● EXERCISE
Lines from the line with "Step: Review the gamepad" to the line with "left_click(47, 119)" in the entries below, and only those, must be output exactly, with both ends included.

● DATASET RECORDS
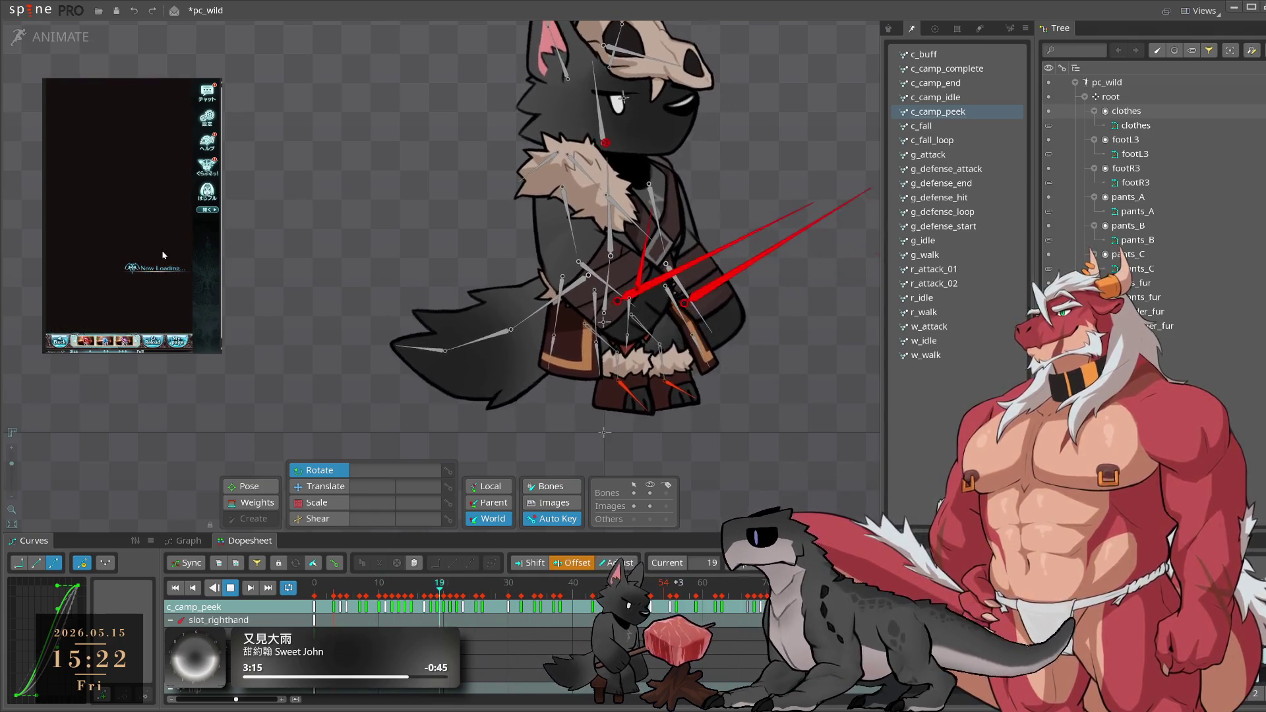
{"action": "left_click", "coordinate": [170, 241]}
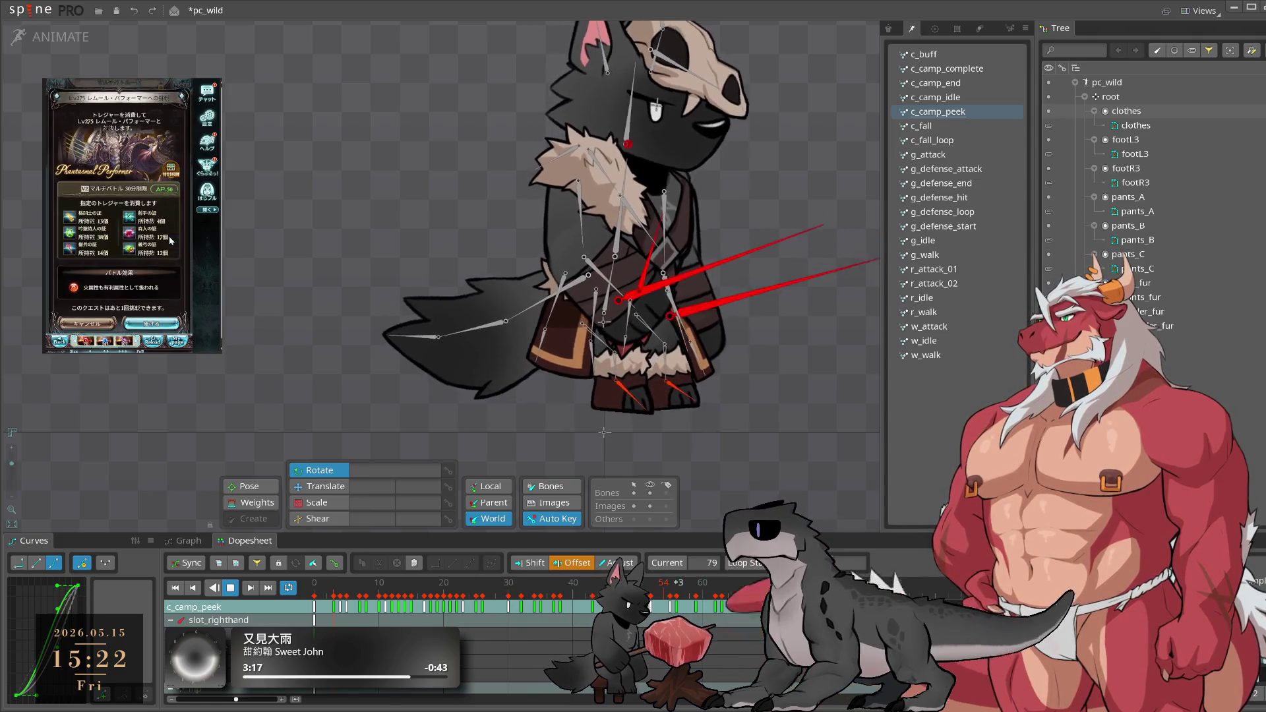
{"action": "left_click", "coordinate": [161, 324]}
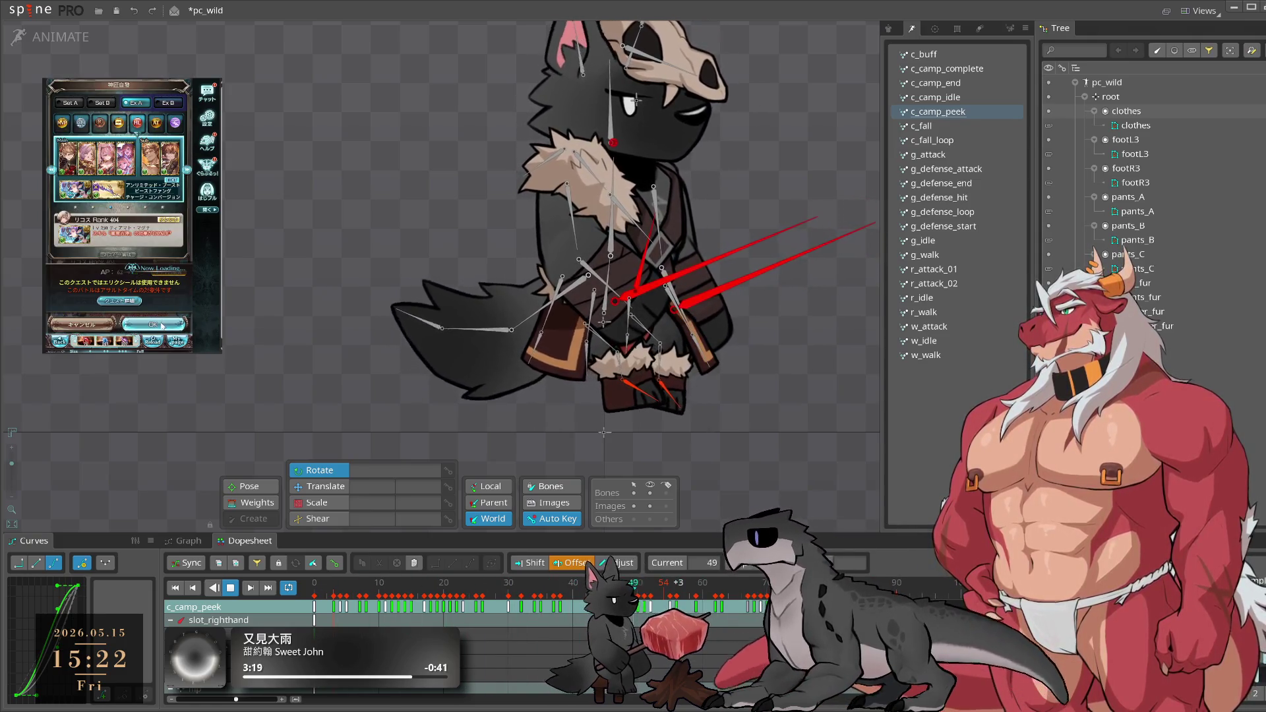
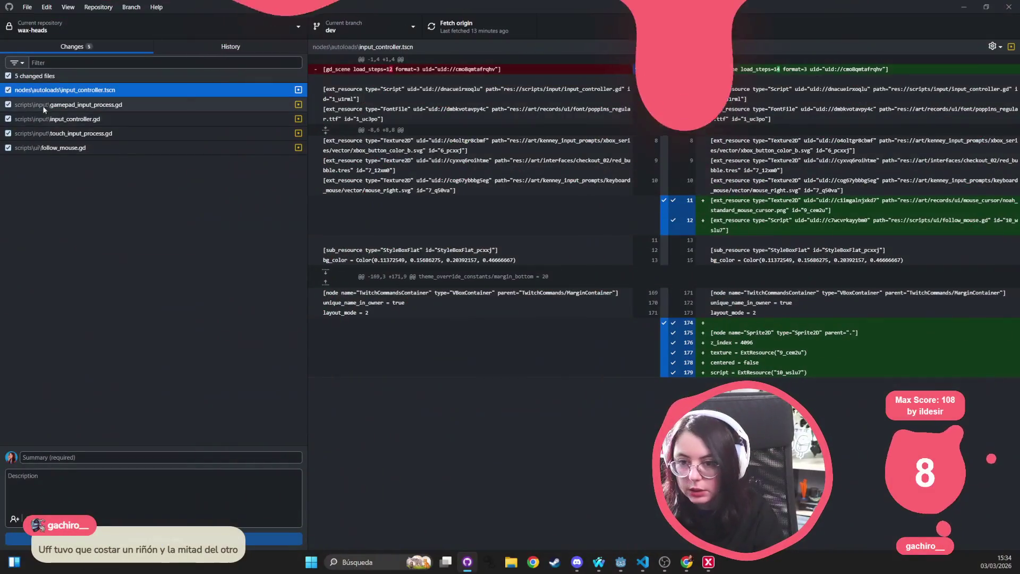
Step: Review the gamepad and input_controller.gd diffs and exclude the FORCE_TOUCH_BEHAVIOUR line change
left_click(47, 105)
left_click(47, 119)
==
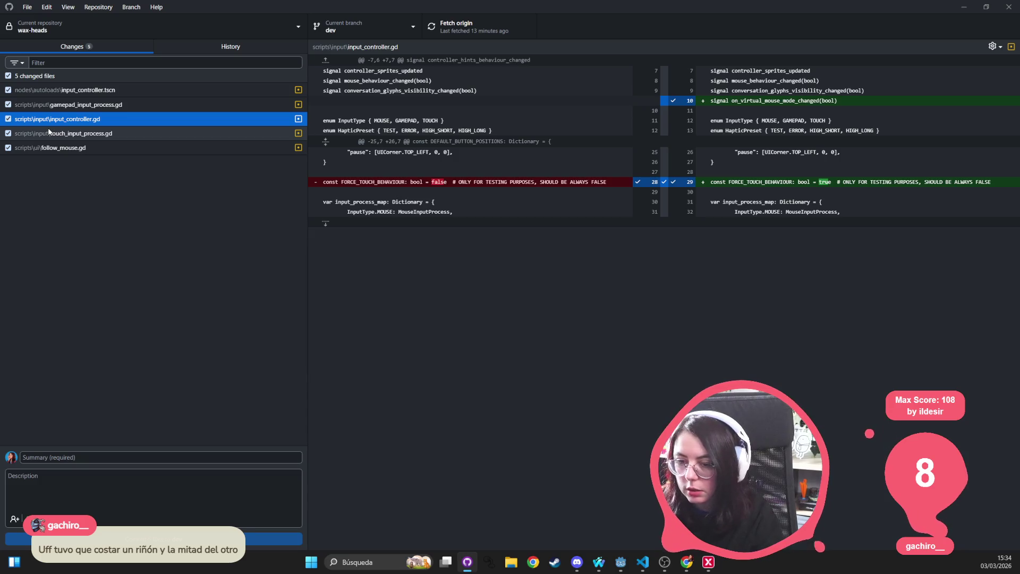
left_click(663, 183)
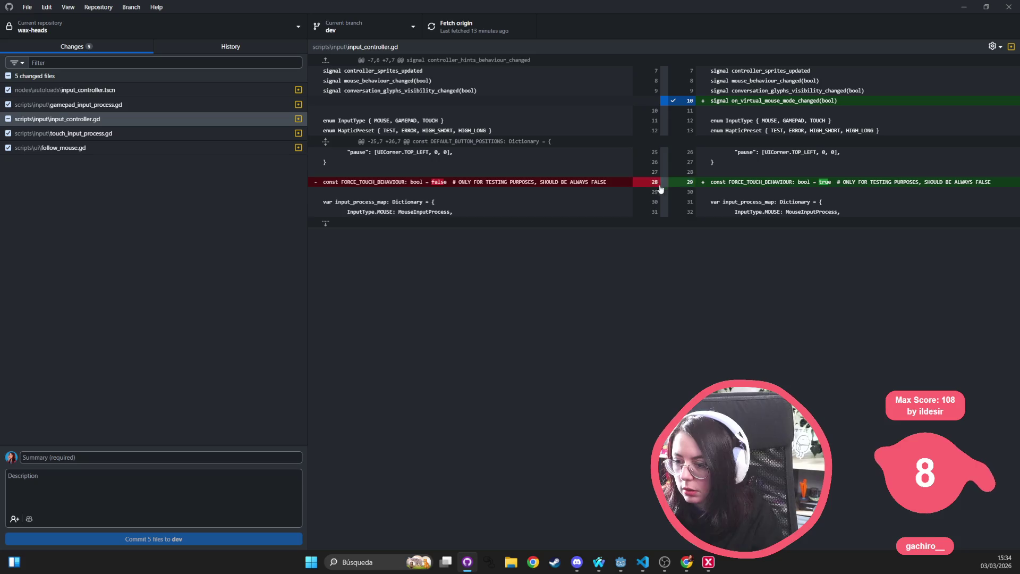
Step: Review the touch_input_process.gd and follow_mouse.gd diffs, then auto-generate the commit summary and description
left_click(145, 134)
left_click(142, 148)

● TASK OUTPUT
Step: Review the gamepad and input_controller.gd diffs and exclude the FORCE_TOUCH_BEHAVIOUR line change
left_click(47, 105)
left_click(47, 119)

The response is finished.